Buraya kadar yazdıklarım yarışı kazasız belasız bitirebilmiş bir koşucunun son kilometrede yaşadıklarıydı. Yarışa olaylı son kilometresinden başlayarak yazmaya başlamamın sebebi  (yarışın başlangıcında İstiklal Marşını okunmadan başlanması dışında) hiçbir problemin yaşanmadığı sorunsuz bir yarış olmasıdır.
 Organizasyonun çıkaracağı dersler muhakkak olacaktır. Benim bu yarıştan çıkardığım ders ise koşarken alınan takviyeler konusunda daha çok araştırma ve deneme yapmak yönünde olacak.  Antrenmanlarda içtiğim su bile dalağımın şişmesine sebep oluyorken neyi, ne zaman, ne sıklıkla tüketmem gerektiğiyle ilgili daha çok araştırma yapmam, antrenmanlarıma sıvı alımını eklemem gerekiyor.
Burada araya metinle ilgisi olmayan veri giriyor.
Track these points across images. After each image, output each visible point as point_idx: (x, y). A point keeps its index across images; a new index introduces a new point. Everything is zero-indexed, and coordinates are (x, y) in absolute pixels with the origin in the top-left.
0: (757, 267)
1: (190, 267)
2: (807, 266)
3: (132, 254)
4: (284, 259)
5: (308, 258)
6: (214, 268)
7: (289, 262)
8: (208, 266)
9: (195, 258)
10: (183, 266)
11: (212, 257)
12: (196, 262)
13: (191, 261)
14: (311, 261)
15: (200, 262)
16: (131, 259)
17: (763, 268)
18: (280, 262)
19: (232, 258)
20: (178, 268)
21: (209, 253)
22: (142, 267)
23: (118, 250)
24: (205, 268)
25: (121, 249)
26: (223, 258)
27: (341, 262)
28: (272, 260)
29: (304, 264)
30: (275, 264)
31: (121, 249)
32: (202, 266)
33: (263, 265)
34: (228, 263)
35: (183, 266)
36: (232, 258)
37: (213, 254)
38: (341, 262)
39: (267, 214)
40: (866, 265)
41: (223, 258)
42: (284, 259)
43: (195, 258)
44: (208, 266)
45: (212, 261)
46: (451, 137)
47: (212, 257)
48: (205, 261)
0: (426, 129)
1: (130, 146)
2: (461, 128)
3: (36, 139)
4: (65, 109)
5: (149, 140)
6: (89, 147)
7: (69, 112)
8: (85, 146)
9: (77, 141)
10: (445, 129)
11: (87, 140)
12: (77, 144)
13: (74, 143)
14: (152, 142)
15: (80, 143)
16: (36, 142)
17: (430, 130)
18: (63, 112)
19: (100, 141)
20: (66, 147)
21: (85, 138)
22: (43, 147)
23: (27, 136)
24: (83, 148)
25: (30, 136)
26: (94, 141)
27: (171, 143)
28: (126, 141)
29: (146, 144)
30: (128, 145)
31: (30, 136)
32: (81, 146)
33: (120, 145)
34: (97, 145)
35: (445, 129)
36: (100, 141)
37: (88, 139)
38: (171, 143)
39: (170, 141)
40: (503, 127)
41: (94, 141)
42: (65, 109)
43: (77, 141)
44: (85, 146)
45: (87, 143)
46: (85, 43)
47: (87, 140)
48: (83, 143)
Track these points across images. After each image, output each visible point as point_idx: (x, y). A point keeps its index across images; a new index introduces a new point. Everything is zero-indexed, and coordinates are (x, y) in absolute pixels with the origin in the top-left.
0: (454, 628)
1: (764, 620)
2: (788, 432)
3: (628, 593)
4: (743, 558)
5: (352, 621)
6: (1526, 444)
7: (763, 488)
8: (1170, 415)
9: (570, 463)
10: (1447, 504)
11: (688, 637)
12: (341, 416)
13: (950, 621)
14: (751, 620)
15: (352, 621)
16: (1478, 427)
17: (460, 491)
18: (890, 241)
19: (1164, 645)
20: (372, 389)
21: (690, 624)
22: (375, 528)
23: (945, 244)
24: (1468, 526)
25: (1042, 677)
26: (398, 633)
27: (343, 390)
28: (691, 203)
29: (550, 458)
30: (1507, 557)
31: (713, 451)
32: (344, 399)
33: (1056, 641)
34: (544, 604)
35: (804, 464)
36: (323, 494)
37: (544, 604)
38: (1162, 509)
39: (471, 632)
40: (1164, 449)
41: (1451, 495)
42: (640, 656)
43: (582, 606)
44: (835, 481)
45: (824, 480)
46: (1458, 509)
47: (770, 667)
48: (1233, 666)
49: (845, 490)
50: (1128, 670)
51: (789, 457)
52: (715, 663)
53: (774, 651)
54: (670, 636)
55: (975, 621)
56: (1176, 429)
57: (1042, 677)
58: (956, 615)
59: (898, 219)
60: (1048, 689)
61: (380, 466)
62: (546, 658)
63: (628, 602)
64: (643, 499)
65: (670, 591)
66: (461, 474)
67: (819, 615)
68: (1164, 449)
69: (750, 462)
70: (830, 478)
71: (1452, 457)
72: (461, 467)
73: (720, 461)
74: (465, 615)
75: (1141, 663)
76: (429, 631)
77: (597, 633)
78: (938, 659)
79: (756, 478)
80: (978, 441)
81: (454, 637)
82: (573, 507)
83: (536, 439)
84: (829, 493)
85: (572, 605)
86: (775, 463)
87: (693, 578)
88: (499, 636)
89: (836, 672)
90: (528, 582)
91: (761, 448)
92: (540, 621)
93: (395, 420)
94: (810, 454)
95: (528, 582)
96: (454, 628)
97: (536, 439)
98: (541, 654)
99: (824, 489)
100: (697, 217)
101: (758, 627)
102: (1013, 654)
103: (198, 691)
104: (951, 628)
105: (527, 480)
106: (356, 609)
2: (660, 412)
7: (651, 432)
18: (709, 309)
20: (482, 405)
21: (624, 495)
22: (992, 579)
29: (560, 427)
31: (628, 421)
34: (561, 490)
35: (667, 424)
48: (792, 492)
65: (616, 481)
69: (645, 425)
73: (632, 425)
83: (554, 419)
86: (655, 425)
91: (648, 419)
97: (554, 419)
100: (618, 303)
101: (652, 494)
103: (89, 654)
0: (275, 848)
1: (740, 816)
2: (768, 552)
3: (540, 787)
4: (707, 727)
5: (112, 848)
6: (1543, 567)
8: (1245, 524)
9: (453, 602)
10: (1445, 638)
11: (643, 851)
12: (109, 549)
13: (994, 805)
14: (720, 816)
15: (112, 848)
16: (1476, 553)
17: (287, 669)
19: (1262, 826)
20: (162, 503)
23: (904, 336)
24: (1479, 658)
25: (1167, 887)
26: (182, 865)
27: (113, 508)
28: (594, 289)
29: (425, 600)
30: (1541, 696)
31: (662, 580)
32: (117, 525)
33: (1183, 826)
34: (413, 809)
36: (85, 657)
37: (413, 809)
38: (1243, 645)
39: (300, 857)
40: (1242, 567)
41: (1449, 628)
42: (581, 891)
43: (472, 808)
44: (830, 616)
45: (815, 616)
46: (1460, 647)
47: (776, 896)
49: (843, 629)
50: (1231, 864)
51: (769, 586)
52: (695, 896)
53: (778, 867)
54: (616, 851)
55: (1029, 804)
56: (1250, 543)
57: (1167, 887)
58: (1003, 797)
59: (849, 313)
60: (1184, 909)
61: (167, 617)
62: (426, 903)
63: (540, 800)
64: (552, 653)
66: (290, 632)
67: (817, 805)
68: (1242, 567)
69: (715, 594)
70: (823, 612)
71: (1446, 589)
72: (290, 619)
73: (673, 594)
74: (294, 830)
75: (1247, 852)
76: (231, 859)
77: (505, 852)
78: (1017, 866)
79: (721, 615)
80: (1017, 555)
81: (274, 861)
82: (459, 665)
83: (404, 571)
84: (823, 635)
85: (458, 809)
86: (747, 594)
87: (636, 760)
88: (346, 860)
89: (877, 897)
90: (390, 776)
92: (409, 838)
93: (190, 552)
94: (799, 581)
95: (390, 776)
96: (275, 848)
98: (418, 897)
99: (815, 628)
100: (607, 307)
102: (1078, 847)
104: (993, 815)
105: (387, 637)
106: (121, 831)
Bu yarışı dalağım şişecek korkusuyla  su bile içmediğimden kramplara sebep olarak bitirdim. Ama yokuşları olan patikalarda ve sıcak havalarda bu kadar şanslı olacağımı sanmıyorum.  Tüm bu olumsuzluklara rağmen aslında en iyi 21K yarışımı burada koştum. Hatırlarsanız Bodrun yarış raporumda bir program takip ederek koşmam gerektiğinin farkına vardığımı yazmıştım.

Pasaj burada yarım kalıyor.